Douglas County - Metro Atlanta Guidebook
   

A Look At The History Of Douglas County Georgia


Douglas County in West Georgia was created by an Act of the Legislature on October 17, 1870, ranking 131st in order of creation of Georgia counties. The county seat, Douglasville, was named for Stephen Arnold Douglas, famed senator from Illinois and a Jacksonian Democrat who lost the 1860 race for president to Abraham Lincoln and is remembered for the Lincoln-Douglas debates preceding the War Between The States.
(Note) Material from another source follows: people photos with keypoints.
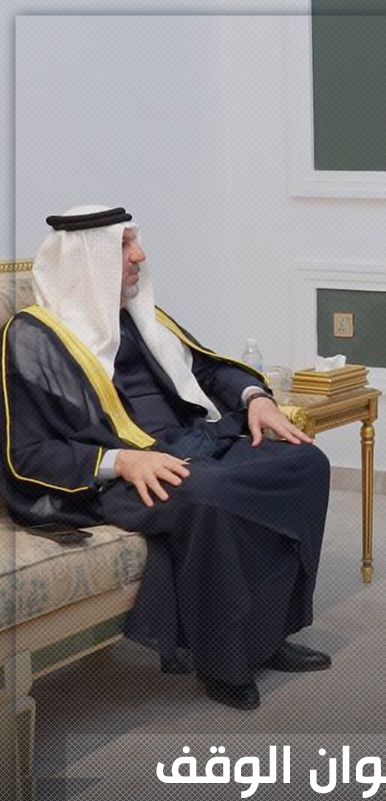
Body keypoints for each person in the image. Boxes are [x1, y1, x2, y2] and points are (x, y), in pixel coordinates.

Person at [0, 206, 333, 710]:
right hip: (117, 478)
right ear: (88, 259)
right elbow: (28, 453)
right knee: (211, 496)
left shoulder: (140, 315)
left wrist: (256, 398)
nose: (140, 255)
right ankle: (224, 665)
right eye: (124, 245)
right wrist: (121, 461)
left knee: (305, 464)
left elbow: (209, 369)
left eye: (135, 242)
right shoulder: (32, 339)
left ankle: (268, 637)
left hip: (192, 445)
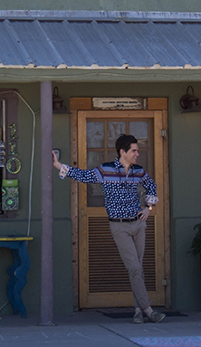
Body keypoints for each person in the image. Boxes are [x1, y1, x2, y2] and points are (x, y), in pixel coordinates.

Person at [52, 134, 165, 324]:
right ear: (123, 152)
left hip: (138, 223)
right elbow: (85, 176)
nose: (137, 154)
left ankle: (138, 311)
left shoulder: (138, 171)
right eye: (134, 151)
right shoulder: (106, 169)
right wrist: (58, 166)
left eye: (137, 150)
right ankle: (148, 310)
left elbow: (151, 185)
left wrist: (149, 208)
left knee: (137, 268)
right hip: (119, 226)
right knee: (135, 267)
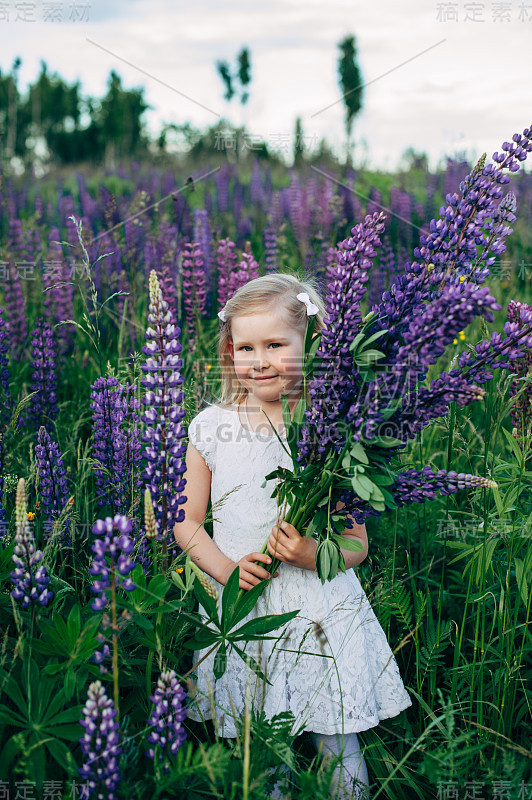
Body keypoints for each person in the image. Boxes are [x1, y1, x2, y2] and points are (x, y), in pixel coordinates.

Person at [174, 273, 412, 799]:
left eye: (276, 345)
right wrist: (227, 570)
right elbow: (184, 521)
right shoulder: (209, 426)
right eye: (245, 347)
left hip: (320, 612)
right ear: (228, 351)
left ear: (313, 346)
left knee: (337, 737)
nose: (258, 359)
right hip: (243, 610)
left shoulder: (331, 431)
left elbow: (357, 545)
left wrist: (310, 553)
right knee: (262, 747)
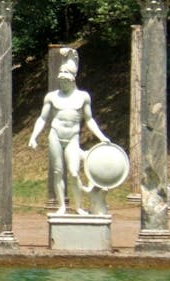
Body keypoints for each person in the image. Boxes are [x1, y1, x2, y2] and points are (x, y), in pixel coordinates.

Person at [28, 50, 109, 215]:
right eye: (61, 79)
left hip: (72, 136)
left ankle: (78, 206)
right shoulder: (51, 96)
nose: (62, 82)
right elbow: (43, 118)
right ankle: (62, 206)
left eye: (65, 79)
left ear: (72, 80)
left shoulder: (83, 97)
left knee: (73, 172)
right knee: (57, 171)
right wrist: (33, 136)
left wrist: (102, 137)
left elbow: (89, 119)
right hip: (56, 135)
The Douglas County area was originally settled by the white man prior to 1848 by Abe, Rueben and Young Vansant of South Carolina. Young Vansant settled in what would become Douglasville, approximately two miles from the location of the current county courthouse. Mr. Vansant deeded forty acres to the county for its first courthouse in the area known as Skint Chestnut. At this point, the landscape rises to an elevation two hundred feet higher than its neighboring countryside, and on this summit there once stood a large chestnut tree, which, for years before the white men occupied the territory, was used by the Indians for a landmark. Afterwards, in order for the tree to be more conspicuous, the Indians skinned it from top to bottom. Here, over the course of time, the roads began to converge. As a place from which distances could be measured conveniently, the settlers called it by the name Skint Chestnut.
Douglas County has an interesting historical background. Here, the Cherokee and Creek Indians hunted, fished, lived and fought each other for many years. The U.S. History removed the Creeks in 1828 and the Cherokee in 1838.
The sacred ground from the Gold Rush Era is still visible in northwest Douglas County. Sweetwater Creek State Park, 2,020 acres of magnificent scenery lying along Sweetwater Creek in east Douglas County, has historical interest dating back to the 1850's when a water-powered cotton and yarn factory was built. This, along with other buildings, was burned by General Sherman on his "scorched earth" march through Georgia in 1864. Lithia Springs, originally called Deer Lick and later named Salt springs, was once the site of a thriving spa with elaborate grounds around the Chatauqua School Of Enlightenment and the Sweetwater Park Hotel. This great resort was known as the "Saratoga Springs of the South". Many famous people were entertained here in the 1800's and on through the turn of the century.
Winston, known as Winn Town, was an important community from early county history, as were Bill Arp, and Fairplay. McWhorter was a thriving community as far back as the 1880's. Mt. Carmel and Chapel Hill were exciting communities even in pre-Civil War times. At that time, they belonged to "old" Campbell County. When the area became Douglas County, the first election was held at Chapel Hill.